** ENTRIES SUPPLIED follows **

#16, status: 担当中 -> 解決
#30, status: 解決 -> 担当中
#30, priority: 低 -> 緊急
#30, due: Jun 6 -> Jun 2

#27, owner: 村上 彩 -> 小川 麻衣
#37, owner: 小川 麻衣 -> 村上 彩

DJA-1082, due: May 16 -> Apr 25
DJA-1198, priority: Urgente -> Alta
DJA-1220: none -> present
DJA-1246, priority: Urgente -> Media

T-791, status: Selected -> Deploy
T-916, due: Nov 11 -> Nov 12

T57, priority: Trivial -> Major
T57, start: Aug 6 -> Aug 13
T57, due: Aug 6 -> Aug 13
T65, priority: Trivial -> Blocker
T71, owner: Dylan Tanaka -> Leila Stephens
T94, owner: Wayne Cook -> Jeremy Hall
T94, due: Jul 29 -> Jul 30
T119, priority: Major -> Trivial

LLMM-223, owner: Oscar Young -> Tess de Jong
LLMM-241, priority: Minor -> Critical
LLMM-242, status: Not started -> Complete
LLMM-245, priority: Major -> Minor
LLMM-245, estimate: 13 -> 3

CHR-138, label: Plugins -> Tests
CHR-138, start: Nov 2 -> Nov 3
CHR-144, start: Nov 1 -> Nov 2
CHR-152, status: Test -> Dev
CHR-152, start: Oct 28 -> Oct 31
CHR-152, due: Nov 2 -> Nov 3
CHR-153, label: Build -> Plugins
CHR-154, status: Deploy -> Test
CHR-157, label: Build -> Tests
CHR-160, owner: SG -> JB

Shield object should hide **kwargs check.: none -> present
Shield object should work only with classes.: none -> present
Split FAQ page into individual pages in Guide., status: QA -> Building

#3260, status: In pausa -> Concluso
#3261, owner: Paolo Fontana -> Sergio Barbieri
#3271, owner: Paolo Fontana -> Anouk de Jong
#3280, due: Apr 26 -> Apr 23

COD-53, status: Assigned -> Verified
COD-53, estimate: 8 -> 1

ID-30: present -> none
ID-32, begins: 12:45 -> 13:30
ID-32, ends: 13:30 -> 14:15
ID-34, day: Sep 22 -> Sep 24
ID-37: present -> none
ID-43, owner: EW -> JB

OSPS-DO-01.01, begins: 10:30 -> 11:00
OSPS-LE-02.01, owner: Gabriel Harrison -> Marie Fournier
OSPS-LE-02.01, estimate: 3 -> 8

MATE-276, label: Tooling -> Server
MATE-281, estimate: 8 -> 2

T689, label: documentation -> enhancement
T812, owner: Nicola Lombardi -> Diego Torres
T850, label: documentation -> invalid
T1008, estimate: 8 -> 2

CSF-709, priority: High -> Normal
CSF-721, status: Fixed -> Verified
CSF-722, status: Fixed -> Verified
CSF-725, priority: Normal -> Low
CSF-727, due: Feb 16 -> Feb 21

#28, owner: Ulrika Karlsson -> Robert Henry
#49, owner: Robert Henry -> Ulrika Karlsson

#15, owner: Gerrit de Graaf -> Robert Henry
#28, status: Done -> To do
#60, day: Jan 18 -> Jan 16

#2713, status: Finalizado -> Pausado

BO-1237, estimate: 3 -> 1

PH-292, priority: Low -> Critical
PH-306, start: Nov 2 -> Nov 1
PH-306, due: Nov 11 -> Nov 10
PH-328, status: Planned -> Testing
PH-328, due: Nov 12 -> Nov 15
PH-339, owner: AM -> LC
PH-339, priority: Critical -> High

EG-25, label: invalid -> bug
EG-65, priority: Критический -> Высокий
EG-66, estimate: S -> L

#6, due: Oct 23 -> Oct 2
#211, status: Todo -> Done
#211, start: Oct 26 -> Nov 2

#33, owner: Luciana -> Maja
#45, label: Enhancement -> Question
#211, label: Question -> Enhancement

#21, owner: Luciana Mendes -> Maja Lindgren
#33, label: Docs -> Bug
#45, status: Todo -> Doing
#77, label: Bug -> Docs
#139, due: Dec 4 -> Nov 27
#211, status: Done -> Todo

** End of ENTRIES SUPPLIED **

### [EXERCISE PROMPT]
Return only the number of lines in the entries above that contain the word "Shield".

### [RESULT OF THIS TASK]
2